Regarding the risks of contaminated sites being submerged under rising sea level, Loya said, "I wouldn't say we have done a whole lot of planning, per se, on the combination of soil contaminants and sea level rise in tandem. ... I do think that is something we are going to want to continue to think about and consider, especially when we plan for retreat."
Sea Level Solutions
Laird said a threshold will be crossed around 2050 or 2060, when more than 41 miles of dikes that hold back 8,000 acres of bay will be overtopped. Even if the dikes are successfully reinforced with 10-feet-high stone dikes, which he believes is unlikely, the groundwater will rise and flood much of dike-protected properties around the bay..
"When the farmers can't raise pasture grass for livestock, the value of that property is going to plummet," Laird predicted. "What we have seen on a lot of dikes, which are agricultural land, is that the property owners sell it to the wildlife refuge because it's good wildlife habitat and waterfowl habitat."
Loya said Earth Day is a good opportunity to talk about these issues, and to convey the urgency of the issue to "folks who don't necessarily agree." He described climate change as "a significant existential crisis" and said "the business as usual scenario is going to lead to, frankly, pretty disastrous results."

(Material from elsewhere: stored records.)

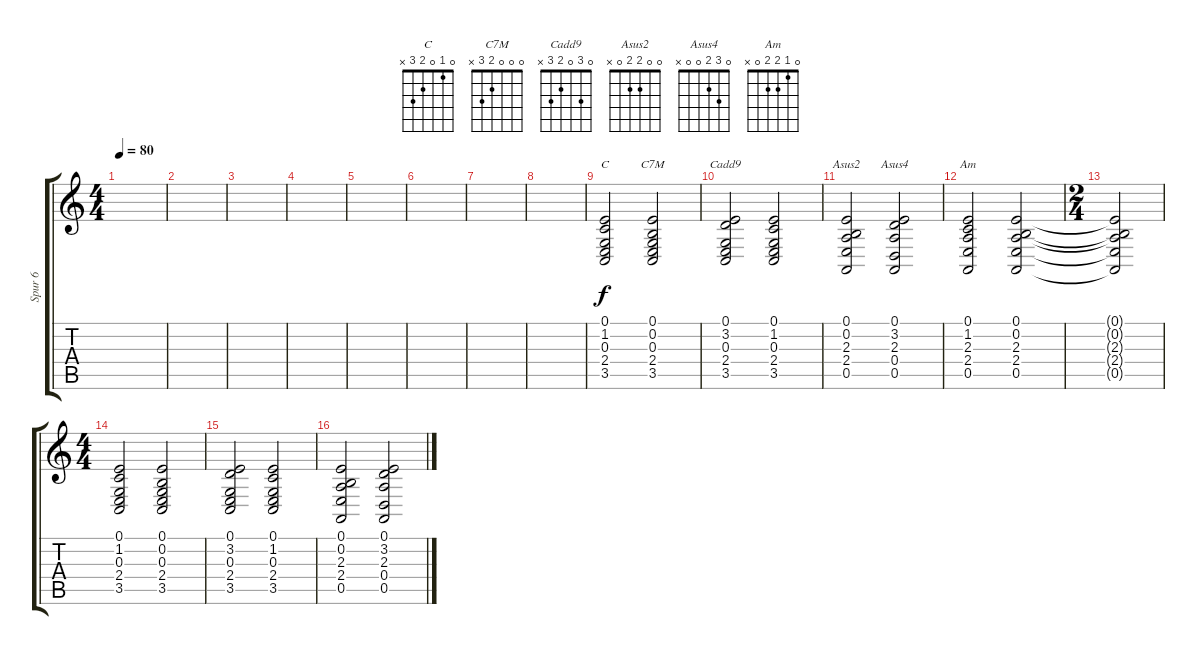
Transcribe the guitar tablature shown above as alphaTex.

\track ("Spur 6" "Spur 6") {instrument lead3calliope}
\staff {score tabs}
\tuning (E4 B3 G3 D3 A2 E2) {hide}
\chord ("C" 0 1 0 2 3 x)
\chord ("C7M" 0 0 0 2 3 x)
\chord ("Cadd9" 0 3 0 2 3 x)
\chord ("Asus2" 0 0 2 2 0 x)
\chord ("Asus4" 0 3 2 0 0 x)
\chord ("Am" 0 1 2 2 0 x)
\ts (4 4)
\tempo 80
\clef g2
\ks c
|
|
|
|
|
|
|
|
(0.1 1.2 0.3 2.4 3.5).2{ch "C"} (0.1 0.2 0.3 2.4 3.5).2{ch "C7M"} |
(0.1 3.2 0.3 2.4 3.5).2{ch "Cadd9"} (0.1 1.2 0.3 2.4 3.5).2 |
(0.1 0.2 2.3 2.4 0.5).2{ch "Asus2"} (0.1 3.2 2.3 0.4 0.5).2{ch "Asus4"} |
(0.1 1.2 2.3 2.4 0.5).2{ch "Am"} (0.1 0.2 2.3 2.4 0.5).2 |
\ts (2 4)
(0.1{t} 0.2{t} 2.3{t} 2.4{t} 0.5{t}).2 |
\ts (4 4)
(0.1 1.2 0.3 2.4 3.5).2 (0.1 0.2 0.3 2.4 3.5).2 |
(0.1 3.2 0.3 2.4 3.5).2 (0.1 1.2 0.3 2.4 3.5).2 |
(0.1 0.2 2.3 2.4 0.5).2 (0.1 3.2 2.3 0.4 0.5).2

But Loya is also hopeful that the community can find positives in preparing for sea level rise.
"We have also put a lot of time and energy and money into restoring those habitats and creating a land bank so that, as sea levels rise, we can allow those lands to convert back over," Loya said.
While Laird said stopping the production of greenhouse gasses is something people can and should do, the community is going to face sea level rise regardless.
"I don't think we are going to stop the rise of the sea level, it is already happening," he said. "But we need to be aware of it so we can adapt and respond. We can't stick our head in the sand."